I needed to accept a bit of faith, in myself and in the institution

if I was going to make it.

 

By the time we got back to the barracks, my steps were light,

I was humming a tune, and I had a smile on my face.

My body still hurt, I was still thirsty,

I’m sure I smelled horrific…

but my perspective had completely changed.

I had found a faith in myself.

 

Robert West and Joe Fisher,

the President and Moderator of the UUA

during the most crisis filled time in our history

reached just such a moment

when they had to change their perspective…

when they had to step away from the pains

and the fears of charges of racism by fellow ministers

and threats of arrest by the FBI

and look at whether it would be better

for our liberal faith movement for them to step aside

or run for office again.

When they chose to act on faith and stand for re-election,

no one opposed them.

No one else wanted the job.

 

James Reeb faced just such a moment of choice

when he chose to leave the safety of a northern congregation

to go to Selma Alabama in 1965,

and though that decision cost him his life,

it was still an act of faith

and an act of leadership that inspired many.
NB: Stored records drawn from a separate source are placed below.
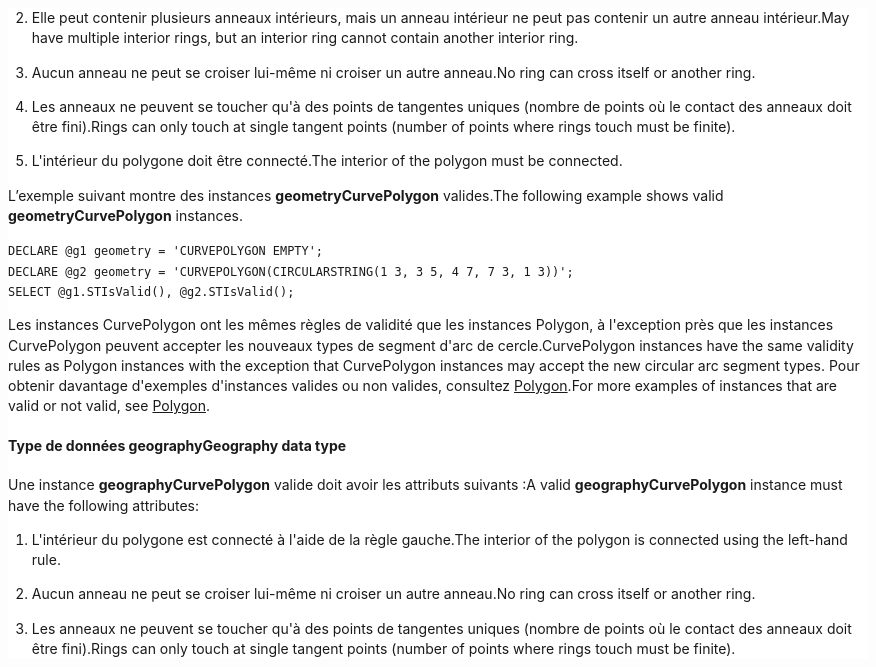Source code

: 2.  <span data-ttu-id="3771c-135">Elle peut contenir plusieurs anneaux intérieurs, mais un anneau intérieur ne peut pas contenir un autre anneau intérieur.</span><span class="sxs-lookup"><span data-stu-id="3771c-135">May have multiple interior rings, but an interior ring cannot contain another interior ring.</span></span>  
  
3.  <span data-ttu-id="3771c-136">Aucun anneau ne peut se croiser lui-même ni croiser un autre anneau.</span><span class="sxs-lookup"><span data-stu-id="3771c-136">No ring can cross itself or another ring.</span></span>  
  
4.  <span data-ttu-id="3771c-137">Les anneaux ne peuvent se toucher qu'à des points de tangentes uniques (nombre de points où le contact des anneaux doit être fini).</span><span class="sxs-lookup"><span data-stu-id="3771c-137">Rings can only touch at single tangent points (number of points where rings touch must be finite).</span></span>  
  
5.  <span data-ttu-id="3771c-138">L'intérieur du polygone doit être connecté.</span><span class="sxs-lookup"><span data-stu-id="3771c-138">The interior of the polygon must be connected.</span></span>  
  
 <span data-ttu-id="3771c-139">L’exemple suivant montre des instances **geometryCurvePolygon** valides.</span><span class="sxs-lookup"><span data-stu-id="3771c-139">The following example shows valid **geometryCurvePolygon** instances.</span></span>  
  
```  
DECLARE @g1 geometry = 'CURVEPOLYGON EMPTY';  
DECLARE @g2 geometry = 'CURVEPOLYGON(CIRCULARSTRING(1 3, 3 5, 4 7, 7 3, 1 3))';  
SELECT @g1.STIsValid(), @g2.STIsValid();  
```  
  
 <span data-ttu-id="3771c-140">Les instances CurvePolygon ont les mêmes règles de validité que les instances Polygon, à l'exception près que les instances CurvePolygon peuvent accepter les nouveaux types de segment d'arc de cercle.</span><span class="sxs-lookup"><span data-stu-id="3771c-140">CurvePolygon instances have the same validity rules as Polygon instances with the exception that CurvePolygon instances may accept the new circular arc segment types.</span></span> <span data-ttu-id="3771c-141">Pour obtenir davantage d'exemples d'instances valides ou non valides, consultez [Polygon](polygon.md).</span><span class="sxs-lookup"><span data-stu-id="3771c-141">For more examples of instances that are valid or not valid, see [Polygon](polygon.md).</span></span>  
  
#### <a name="geography-data-type"></a><span data-ttu-id="3771c-142">Type de données geography</span><span class="sxs-lookup"><span data-stu-id="3771c-142">Geography data type</span></span>  
 <span data-ttu-id="3771c-143">Une instance **geographyCurvePolygon** valide doit avoir les attributs suivants :</span><span class="sxs-lookup"><span data-stu-id="3771c-143">A valid **geographyCurvePolygon** instance must have the following attributes:</span></span>  
  
1.  <span data-ttu-id="3771c-144">L'intérieur du polygone est connecté à l'aide de la règle gauche.</span><span class="sxs-lookup"><span data-stu-id="3771c-144">The interior of the polygon is connected using the left-hand rule.</span></span>  
  
2.  <span data-ttu-id="3771c-145">Aucun anneau ne peut se croiser lui-même ni croiser un autre anneau.</span><span class="sxs-lookup"><span data-stu-id="3771c-145">No ring can cross itself or another ring.</span></span>  
  
3.  <span data-ttu-id="3771c-146">Les anneaux ne peuvent se toucher qu'à des points de tangentes uniques (nombre de points où le contact des anneaux doit être fini).</span><span class="sxs-lookup"><span data-stu-id="3771c-146">Rings can only touch at single tangent points (number of points where rings touch must be finite).</span></span>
In a way, his death did change the world, just a little bit,

because President Lyndon Johnson

submitted the Voting Rights Act

the Monday morning after he was killed.

 

David Bumbaugh faced just such a moment,

when the Board of Trustees of his congregation

came to him with a ticket to Selma,

and he had to choose between his safety

and the commitment to social justice

that he had preached over and over.

He too chose to practice leadership as an act of faith.

 

Each day, each decision, each board or committee meeting,

each social justice event, each Sunday morning worship,

each late night phone call from an upset member

calls upon us to practice our leadership in a congregation

as an act of faith.

It calls us to choose a lens for our perspective

that says that we are serving a vision,

a goal larger than ourselves.

Call it what you will…

world peace, religious tolerance, beloved community…

Some Christians might call it the Kingdom of God,

and some Buddhists might call it Nirvana.

I call it Salvation.

Not the salvation of individual souls for a metaphysical afterlife,

but rather the salvation of this world, in this time, for us all.

 

Whatever you call it, when you serve in a leadership capacity

in our liberal faith movement

you are in service of this larger, greater vision…

a vision of “world community with Peace, Liberty,

and Justice for all.

In which the inherent worth and dignity

of every person is respected,

as is the interdependent web of all existence

of which we are a part.

 

It is a grand vision which we serve…

one that can, and must save the world.